A lot of it comes down to market focus – where has the market left the customer behind? We created a product and go-to-market approach that served the midsized enterprise. We packaged it up into an appliance, so it is software built into a physical hardware appliance, which makes the deployment process much easier. The web-based UI or the way we do user-defined scripts, so you don’t need to know scripting language, make the product easier to use.

That sounds a bit like a Web 2.0 approach.
It is. A lot of what defines success in a marketplace isn’t necessarily being the first in an area. Starbucks didn’t invent coffee, for example, but they’ve created a formula that works for people. McDonald’s didn’t invent the hamburger, but they hit a nerve with the customer. We weren’t the first and we can’t check as many check boxes as IBM, but we focus on the 80% of stuff that people want and make it super easy to use.

The acquisitions from Dell recently have increased the competition between you, IBM and HP. How do you see that playing out?
I think a company of our size is not afraid to take on HP and IBM head on, however I think Dell has an opportunity to do something different and better than the other companies. While we are competing to be the pre-eminent global technology supplier we are looking to do it in a way that is different. It’s not just about creating the next monolithic enterprise-class whizzbang gizmo, it’s about delivering a unique value proposition to the customer.

When we talk to our readers at Dining Club events, they often say that the management of virtualised environments is not as advanced at the virtualisation technology itself. You can create new VMs by clicking a couple of buttons. That raises issues with auditing. Does the management industry need to catch up?
I think they are probably right, in general.
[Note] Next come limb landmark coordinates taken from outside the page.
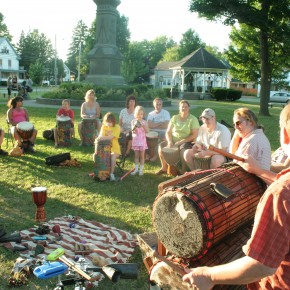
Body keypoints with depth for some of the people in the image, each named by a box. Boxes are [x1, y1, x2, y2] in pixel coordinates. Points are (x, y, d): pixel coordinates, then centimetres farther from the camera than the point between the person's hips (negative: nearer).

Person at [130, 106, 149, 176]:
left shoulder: (144, 122, -2)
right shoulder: (133, 121, -1)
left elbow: (147, 131, -10)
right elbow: (133, 130, -11)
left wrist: (143, 125, -23)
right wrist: (135, 125, -31)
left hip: (142, 140, -1)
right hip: (135, 140, 1)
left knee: (142, 155, 4)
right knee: (136, 155, 7)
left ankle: (141, 169, 11)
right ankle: (136, 169, 15)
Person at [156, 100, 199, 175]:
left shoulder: (193, 119, -5)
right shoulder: (174, 118, 9)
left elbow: (194, 135, -13)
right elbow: (168, 132, 7)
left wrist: (181, 141, -20)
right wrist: (170, 141, -14)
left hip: (187, 141, -5)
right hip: (173, 141, 5)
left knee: (183, 148, -37)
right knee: (161, 146, -16)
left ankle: (183, 170, -21)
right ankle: (164, 168, 0)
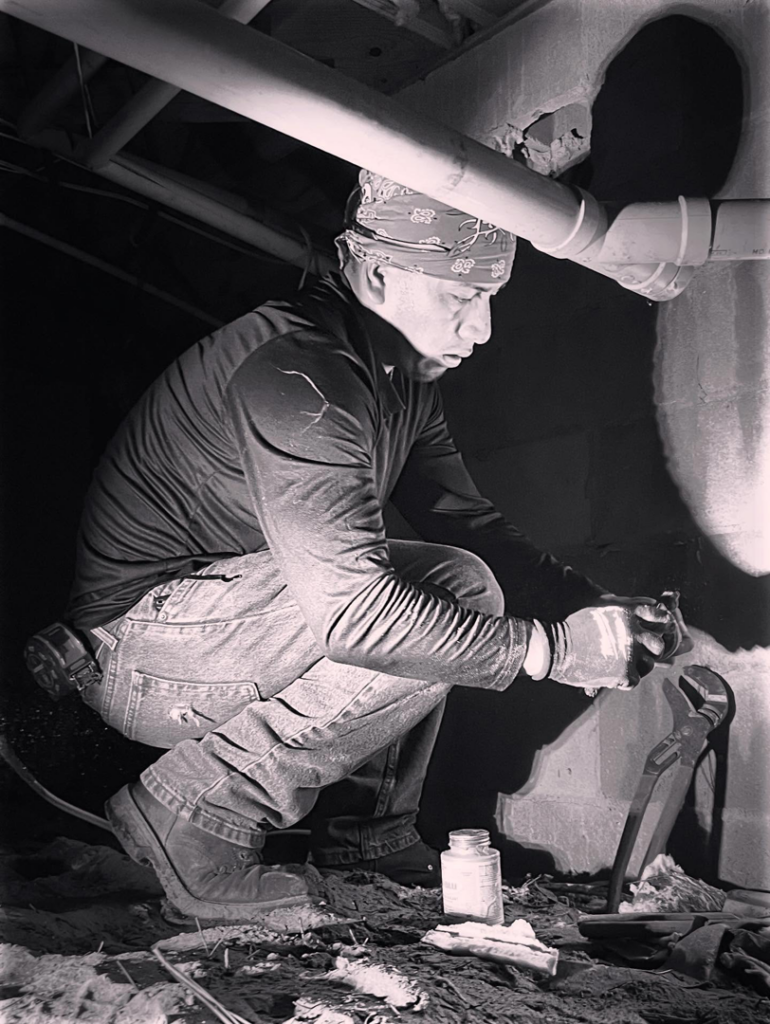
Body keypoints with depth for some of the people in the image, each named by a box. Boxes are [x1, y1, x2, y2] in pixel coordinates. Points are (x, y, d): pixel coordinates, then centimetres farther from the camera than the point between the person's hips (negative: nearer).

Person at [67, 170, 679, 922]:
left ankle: (368, 835, 10)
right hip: (133, 651, -10)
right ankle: (197, 818, -14)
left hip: (220, 612, 10)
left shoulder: (404, 375, 7)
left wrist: (595, 607, -6)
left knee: (453, 594, 8)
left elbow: (469, 523, 9)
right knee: (458, 587, -20)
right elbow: (350, 605, -32)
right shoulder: (299, 374, -25)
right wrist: (551, 648, -27)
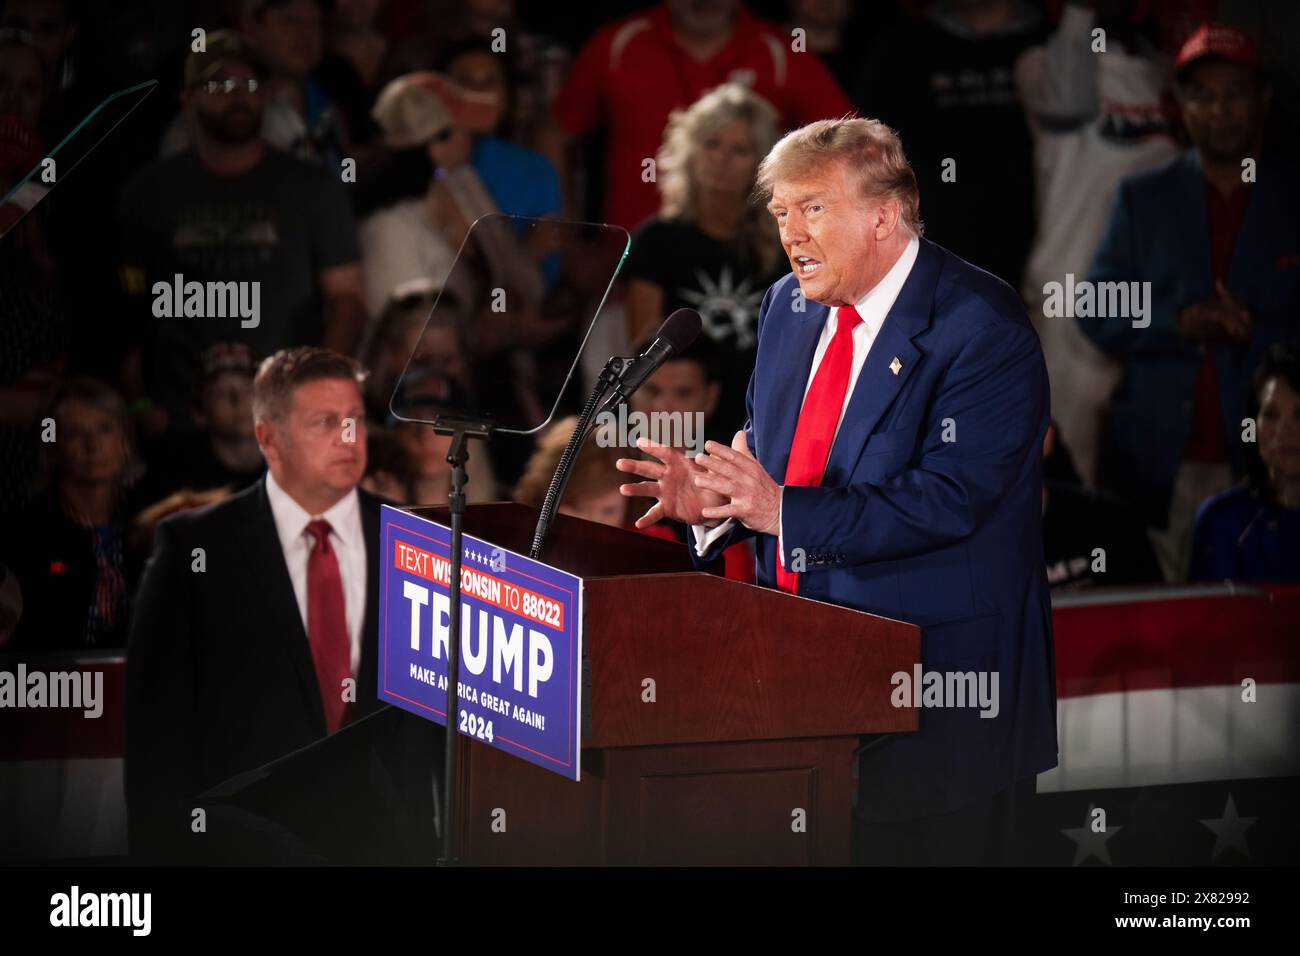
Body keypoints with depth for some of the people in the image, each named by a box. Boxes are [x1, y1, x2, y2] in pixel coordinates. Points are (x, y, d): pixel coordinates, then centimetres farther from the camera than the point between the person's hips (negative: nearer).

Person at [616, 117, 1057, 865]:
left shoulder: (982, 327, -15)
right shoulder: (790, 307, 10)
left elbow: (948, 498, -24)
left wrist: (785, 512, -31)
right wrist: (715, 498, -4)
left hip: (940, 679, -7)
We offer virtual versions of our appliance and we enable virtual endpoints to be updated and managed, monitored, you can deploy software on the VMs and you can run security configuration changes. For us the manageability of the guest operating system is just native in what we do, it doesn’t matter if it’s sitting on a virtual platform or a hardware platform.

I would guess that if your readers are talking about management within a virtual environment they are talking about managing the virtual infrastructure itself, such as the hypervisor. I think that is an area where the market is behind the times.

How is the UK performance going?
[Seann Gardiner, EMEA sales leader, Dell KACE] We’re focusing on what we call medium business – customers above 100 endpoints, up to 500. Public sector is an interesting market for us, even with the spending cuts they still have computers to manage. We’re working with Cambridge University and other education and healthcare organisations. Tighter budgets mean no hiring and that means more pressure of the existing team, so we expect to carry on doing well there, we’ll find pockets of opportunity.

You’ve mentioned your impressive growth figures since the acquisition. How will you keep that going?
[Rob Meinhardt] We’ve not fully fanned out inside Dell so not everyone there is fully aware of our product. Some of the pockets we see for growth are in the large enterprise sector, where we’ve not done well before. Federal government is another one, as is growth in foreign markets where we’ve not had a presence before. That includes UK, Ireland, France, Germany and in to Asia and Australia and New Zealand.